WORK ORDER —
Please reproduce the entries below exactly, starting at the first line and ending with the line that holds "301 567 16531".
Start of DATA PROVIDED
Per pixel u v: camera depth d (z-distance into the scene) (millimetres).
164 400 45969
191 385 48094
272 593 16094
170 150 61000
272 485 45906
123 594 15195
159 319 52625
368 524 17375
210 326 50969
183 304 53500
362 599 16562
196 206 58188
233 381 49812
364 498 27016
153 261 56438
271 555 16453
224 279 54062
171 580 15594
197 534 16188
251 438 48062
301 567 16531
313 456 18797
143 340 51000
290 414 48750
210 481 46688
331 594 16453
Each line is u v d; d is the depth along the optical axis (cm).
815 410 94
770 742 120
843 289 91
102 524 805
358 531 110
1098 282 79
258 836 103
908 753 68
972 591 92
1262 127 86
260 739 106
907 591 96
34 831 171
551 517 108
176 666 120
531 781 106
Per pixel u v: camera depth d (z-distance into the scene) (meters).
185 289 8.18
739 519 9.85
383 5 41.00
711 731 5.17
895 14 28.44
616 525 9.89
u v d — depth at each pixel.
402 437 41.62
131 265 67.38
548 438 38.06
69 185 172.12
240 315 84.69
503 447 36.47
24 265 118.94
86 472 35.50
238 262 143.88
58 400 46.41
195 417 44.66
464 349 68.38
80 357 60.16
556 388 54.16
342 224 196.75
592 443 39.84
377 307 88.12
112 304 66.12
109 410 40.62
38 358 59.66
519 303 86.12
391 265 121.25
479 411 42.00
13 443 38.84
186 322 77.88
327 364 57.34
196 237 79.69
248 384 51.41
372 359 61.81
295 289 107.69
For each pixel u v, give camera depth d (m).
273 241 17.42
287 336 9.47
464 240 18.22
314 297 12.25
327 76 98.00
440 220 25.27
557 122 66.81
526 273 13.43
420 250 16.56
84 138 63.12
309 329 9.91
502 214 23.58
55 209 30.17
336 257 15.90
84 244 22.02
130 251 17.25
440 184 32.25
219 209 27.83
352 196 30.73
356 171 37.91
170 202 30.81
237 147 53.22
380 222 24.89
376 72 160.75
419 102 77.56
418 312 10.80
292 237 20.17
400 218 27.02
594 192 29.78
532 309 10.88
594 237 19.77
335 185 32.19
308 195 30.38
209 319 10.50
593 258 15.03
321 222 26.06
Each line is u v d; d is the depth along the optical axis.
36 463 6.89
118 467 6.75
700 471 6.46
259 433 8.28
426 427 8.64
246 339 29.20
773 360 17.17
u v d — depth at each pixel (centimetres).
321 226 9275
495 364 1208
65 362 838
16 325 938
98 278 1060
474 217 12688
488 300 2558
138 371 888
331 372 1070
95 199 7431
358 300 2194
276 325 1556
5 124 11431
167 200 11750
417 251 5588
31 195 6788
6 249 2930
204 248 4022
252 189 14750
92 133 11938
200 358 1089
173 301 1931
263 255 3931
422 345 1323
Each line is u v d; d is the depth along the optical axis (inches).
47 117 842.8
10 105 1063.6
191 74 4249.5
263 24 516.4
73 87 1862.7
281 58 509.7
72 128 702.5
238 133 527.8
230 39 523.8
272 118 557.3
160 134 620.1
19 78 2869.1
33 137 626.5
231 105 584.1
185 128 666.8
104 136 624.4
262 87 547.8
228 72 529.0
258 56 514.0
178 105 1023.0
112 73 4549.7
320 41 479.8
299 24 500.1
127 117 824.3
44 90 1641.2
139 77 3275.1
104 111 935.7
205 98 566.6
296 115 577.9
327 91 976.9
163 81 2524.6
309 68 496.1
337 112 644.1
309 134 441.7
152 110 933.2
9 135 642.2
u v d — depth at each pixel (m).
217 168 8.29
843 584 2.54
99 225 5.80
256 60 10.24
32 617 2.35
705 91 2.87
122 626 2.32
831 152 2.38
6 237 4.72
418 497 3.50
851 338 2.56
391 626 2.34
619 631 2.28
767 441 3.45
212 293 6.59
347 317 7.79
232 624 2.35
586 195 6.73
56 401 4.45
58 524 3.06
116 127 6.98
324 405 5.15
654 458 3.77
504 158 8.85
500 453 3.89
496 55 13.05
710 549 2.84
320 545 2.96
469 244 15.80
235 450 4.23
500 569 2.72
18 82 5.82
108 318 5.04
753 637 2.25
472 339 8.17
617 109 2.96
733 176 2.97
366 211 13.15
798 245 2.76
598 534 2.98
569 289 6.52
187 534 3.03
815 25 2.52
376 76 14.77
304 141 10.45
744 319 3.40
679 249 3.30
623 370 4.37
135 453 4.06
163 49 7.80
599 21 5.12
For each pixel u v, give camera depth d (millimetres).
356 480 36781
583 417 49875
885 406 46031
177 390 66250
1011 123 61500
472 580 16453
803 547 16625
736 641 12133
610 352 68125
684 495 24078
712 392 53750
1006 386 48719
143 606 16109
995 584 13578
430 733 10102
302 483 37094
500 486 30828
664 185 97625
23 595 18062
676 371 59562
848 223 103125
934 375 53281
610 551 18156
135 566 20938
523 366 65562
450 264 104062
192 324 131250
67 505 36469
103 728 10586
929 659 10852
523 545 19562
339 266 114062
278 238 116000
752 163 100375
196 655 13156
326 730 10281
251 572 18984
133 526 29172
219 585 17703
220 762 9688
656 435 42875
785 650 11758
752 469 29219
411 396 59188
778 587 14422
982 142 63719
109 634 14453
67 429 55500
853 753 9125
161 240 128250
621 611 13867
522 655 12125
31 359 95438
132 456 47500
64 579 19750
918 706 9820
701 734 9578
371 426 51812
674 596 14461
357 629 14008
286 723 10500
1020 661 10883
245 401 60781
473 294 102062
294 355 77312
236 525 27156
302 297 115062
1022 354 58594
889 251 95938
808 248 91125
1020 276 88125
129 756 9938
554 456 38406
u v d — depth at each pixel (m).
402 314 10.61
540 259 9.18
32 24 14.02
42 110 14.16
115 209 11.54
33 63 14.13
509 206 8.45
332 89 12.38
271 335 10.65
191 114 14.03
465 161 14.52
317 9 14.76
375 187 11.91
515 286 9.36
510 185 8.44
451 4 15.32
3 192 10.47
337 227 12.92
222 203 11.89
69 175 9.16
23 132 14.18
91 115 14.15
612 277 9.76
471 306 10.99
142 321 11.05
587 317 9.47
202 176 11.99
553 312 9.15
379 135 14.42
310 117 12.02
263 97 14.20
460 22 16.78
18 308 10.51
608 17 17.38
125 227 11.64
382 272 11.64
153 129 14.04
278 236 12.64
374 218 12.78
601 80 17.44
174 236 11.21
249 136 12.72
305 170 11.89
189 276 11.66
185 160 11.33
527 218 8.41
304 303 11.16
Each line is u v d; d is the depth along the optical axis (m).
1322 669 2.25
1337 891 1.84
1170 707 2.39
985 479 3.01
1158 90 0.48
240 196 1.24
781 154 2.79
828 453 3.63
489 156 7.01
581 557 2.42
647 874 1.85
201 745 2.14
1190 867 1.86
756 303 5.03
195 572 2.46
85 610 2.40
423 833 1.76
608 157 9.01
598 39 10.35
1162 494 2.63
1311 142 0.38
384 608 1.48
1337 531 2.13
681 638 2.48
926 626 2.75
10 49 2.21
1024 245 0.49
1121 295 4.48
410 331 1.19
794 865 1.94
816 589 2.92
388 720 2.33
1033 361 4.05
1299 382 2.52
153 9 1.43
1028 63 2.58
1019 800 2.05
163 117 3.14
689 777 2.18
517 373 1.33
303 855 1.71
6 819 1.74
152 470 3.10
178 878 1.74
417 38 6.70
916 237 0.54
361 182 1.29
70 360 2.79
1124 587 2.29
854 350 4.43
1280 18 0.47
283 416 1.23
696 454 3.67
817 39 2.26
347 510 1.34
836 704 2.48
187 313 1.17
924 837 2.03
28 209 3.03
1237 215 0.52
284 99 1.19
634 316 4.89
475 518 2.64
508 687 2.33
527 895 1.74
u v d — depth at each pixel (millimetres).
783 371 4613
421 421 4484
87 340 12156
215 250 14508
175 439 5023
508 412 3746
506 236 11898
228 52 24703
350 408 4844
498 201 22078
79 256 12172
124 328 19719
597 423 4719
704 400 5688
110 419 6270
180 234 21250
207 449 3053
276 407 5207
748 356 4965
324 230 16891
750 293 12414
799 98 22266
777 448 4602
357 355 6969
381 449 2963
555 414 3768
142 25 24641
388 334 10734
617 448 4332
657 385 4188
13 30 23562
End of DATA PROVIDED
EXERCISE ANSWER —
Per pixel u v: camera depth d (z-distance into the scene) (millimetres).
164 400 45969
191 385 48094
272 593 16094
170 150 61000
272 485 45906
123 594 15195
159 319 52625
368 524 17375
210 326 50969
183 304 53500
362 599 16562
196 206 58188
233 381 49812
364 498 27016
153 261 56438
271 555 16453
224 279 54062
171 580 15594
197 534 16188
251 438 48062
301 567 16531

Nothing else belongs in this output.